(Depositphotos)
ROMA - Per i deputati del PD eletti all'estero Toni Ricciardi, Christian Di Sanzo, Fabio Porta e Nicola Carè, "nell'ambito delle politiche per gli italiani all'estero ci sono alcune urgenze che rientrano nell'ambito delle tematiche affrontate dal cosiddetto decreto Milleproroghe, tra queste il ripristino dei fondi per i corsi di lingua italiana all'estero".
Per questa ragione, i deputati dem hanno presentato un Ordine del Giorno, a prima firma Toni Ricciardi, chiedendo al Governo di "prevedere, nei prossimi provvedimenti, l'integrazione finanziaria necessaria a garantire la continuità dei corsi di italiano all'estero".
"Un impegno – hanno sottolineato in una nota - che il Governo ha ritenuto evidentemente gravoso tanto che ha chiesto la riformulazione in cui si impegna a valutare tale possibilità, con il quale il nostro odg è stato approvato".
Ma per i deputati del PD non c'è "niente da valutare, ma solo da salvare i corsi di lingua italiana all'estero erogati dagli Enti gestori che, senza l'integrazione finanziaria da noi richiesta, verrebbero automaticamente chiusi perché non sostenibili economicamente. Un Paese con una grande tradizione culturale come l'Italia non può lasciare che questo avvenga anche in considerazione dell'alta richiesta di apprendimento della lingua italiana all'estero per scelta culturale, per capire il nostro Made in Italy, materiale ed immateriale, per cui siamo apprezzati ovunque nel mondo".
"La lingua italiana è premessa per la nostra diplomazia culturale ed è importante promuoverla anche nella prospettiva dell'implementazione del Progetto del Maeci sul Turismo delle radici", hanno evidenziato prima di auspicarsi "che si trovi velocemente il modo di ripristinare la dotazione finanziaria in essere in essere nel 2022 per i corsi di italiano all'estero, fondamentali per la nostra diplomazia culturale e la promozione del nostro Sistema Paese".
• • •
Consegna: Nel brano sui corsi di italiano all'estero, quale deputato figura come prima firma dell'Ordine del Giorno presentato dai deputati dem? L'elenco proviene da un'altra fonte.

Elenco fornito:
• • •
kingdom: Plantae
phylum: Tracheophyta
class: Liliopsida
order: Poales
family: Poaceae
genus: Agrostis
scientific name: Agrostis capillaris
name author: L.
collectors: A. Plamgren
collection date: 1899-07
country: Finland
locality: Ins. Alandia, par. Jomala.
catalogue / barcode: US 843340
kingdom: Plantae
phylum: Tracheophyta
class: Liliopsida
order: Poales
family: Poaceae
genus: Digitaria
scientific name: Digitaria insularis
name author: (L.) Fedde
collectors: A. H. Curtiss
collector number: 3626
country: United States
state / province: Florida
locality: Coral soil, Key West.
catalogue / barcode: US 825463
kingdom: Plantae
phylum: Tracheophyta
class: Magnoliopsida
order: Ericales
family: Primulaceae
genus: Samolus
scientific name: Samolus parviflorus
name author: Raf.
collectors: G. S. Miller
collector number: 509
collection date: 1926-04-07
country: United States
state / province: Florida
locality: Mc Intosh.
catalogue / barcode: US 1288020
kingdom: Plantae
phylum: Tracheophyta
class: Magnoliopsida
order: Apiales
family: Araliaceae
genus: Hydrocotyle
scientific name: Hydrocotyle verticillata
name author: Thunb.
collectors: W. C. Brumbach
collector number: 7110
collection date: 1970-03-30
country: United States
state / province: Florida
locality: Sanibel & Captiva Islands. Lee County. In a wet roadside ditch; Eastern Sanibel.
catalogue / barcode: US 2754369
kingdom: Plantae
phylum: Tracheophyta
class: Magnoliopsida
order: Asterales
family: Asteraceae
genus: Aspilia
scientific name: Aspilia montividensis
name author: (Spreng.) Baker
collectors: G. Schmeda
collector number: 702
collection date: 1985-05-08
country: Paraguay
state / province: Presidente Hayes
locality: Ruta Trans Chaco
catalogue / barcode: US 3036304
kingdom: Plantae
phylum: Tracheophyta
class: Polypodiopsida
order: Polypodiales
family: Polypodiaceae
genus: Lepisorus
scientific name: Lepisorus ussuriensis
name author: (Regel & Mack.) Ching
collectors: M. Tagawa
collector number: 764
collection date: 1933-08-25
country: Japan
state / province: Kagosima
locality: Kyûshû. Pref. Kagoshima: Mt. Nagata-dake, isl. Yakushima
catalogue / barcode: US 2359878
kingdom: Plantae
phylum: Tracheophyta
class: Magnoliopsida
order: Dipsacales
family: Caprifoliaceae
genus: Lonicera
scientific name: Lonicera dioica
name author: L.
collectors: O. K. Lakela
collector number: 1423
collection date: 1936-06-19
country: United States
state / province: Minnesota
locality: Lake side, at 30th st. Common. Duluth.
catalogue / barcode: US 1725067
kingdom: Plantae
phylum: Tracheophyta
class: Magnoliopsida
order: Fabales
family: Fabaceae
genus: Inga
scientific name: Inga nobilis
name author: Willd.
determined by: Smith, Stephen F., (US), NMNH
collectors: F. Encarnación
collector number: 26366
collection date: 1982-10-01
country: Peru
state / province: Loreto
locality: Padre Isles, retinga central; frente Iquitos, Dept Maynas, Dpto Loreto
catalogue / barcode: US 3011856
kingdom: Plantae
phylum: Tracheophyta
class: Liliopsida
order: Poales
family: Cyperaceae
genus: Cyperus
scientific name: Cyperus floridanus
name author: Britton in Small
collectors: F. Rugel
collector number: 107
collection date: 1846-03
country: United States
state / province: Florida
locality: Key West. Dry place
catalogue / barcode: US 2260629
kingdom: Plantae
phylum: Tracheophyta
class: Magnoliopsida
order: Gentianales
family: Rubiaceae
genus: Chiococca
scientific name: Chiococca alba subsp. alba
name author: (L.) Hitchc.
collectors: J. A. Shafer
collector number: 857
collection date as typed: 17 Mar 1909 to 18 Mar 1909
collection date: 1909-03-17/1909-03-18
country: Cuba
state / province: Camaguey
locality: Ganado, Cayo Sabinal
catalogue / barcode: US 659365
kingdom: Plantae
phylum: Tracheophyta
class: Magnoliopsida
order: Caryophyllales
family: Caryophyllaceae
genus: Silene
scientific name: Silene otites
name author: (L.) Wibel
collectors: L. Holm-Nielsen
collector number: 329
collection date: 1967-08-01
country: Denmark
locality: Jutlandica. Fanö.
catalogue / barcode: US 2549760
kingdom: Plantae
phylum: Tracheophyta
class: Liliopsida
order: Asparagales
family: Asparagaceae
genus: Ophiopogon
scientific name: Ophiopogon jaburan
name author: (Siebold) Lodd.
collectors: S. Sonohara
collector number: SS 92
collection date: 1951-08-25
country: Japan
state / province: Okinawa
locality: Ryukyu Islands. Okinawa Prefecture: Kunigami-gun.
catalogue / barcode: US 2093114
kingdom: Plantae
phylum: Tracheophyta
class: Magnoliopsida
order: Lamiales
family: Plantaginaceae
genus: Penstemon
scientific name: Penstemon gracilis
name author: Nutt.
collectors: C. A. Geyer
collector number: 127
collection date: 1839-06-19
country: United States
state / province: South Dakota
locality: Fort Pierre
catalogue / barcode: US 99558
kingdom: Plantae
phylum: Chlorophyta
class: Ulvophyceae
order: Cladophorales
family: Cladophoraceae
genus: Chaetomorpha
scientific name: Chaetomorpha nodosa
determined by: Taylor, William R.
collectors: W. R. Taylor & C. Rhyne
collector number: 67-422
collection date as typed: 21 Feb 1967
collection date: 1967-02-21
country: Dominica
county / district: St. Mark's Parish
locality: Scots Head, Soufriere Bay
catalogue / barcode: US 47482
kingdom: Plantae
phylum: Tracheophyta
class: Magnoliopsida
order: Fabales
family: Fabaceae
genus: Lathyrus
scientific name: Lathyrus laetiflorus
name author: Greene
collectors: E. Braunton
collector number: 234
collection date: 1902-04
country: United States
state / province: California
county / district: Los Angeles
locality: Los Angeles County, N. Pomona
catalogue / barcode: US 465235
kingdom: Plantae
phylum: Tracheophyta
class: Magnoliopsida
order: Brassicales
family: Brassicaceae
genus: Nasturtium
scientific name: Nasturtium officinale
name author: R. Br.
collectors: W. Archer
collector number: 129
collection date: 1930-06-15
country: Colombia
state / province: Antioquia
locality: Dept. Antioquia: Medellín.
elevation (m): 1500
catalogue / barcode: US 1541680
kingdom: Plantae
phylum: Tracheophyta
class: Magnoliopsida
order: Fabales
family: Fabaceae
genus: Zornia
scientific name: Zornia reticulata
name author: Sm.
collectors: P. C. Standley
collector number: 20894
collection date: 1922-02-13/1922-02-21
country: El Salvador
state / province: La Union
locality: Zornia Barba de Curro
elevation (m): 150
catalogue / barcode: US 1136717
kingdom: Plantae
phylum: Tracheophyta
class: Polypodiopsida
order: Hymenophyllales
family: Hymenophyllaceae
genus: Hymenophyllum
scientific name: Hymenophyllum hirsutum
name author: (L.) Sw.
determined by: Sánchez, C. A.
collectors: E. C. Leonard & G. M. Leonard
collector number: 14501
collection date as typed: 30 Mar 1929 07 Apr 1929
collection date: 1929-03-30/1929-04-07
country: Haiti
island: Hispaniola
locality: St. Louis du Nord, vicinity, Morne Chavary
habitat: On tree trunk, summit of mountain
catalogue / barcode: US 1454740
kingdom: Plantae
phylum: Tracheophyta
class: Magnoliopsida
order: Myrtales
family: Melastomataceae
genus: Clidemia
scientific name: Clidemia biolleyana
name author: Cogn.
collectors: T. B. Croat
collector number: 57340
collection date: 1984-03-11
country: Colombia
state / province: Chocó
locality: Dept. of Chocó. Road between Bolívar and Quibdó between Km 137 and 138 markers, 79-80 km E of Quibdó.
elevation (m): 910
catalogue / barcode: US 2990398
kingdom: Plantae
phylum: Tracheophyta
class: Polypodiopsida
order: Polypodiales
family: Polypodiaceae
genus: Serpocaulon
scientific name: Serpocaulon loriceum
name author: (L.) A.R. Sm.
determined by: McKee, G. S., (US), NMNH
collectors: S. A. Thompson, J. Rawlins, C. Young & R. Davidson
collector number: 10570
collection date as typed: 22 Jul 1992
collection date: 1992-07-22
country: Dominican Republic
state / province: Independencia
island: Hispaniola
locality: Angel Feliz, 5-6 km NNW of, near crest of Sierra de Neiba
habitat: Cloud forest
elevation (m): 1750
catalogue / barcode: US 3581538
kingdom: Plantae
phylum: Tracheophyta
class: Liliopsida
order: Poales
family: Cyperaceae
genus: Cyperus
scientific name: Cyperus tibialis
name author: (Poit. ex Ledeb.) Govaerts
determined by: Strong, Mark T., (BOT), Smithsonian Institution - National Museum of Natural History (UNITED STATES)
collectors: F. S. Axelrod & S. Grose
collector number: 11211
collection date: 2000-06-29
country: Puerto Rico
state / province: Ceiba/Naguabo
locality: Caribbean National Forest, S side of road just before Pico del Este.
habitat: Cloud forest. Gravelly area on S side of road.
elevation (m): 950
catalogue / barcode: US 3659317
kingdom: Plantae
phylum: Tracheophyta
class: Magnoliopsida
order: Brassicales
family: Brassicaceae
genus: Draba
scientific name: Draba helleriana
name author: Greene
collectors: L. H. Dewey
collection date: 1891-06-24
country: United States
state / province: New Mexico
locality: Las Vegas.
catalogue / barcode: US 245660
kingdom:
• • •
Risposta: Toni Ricciardi.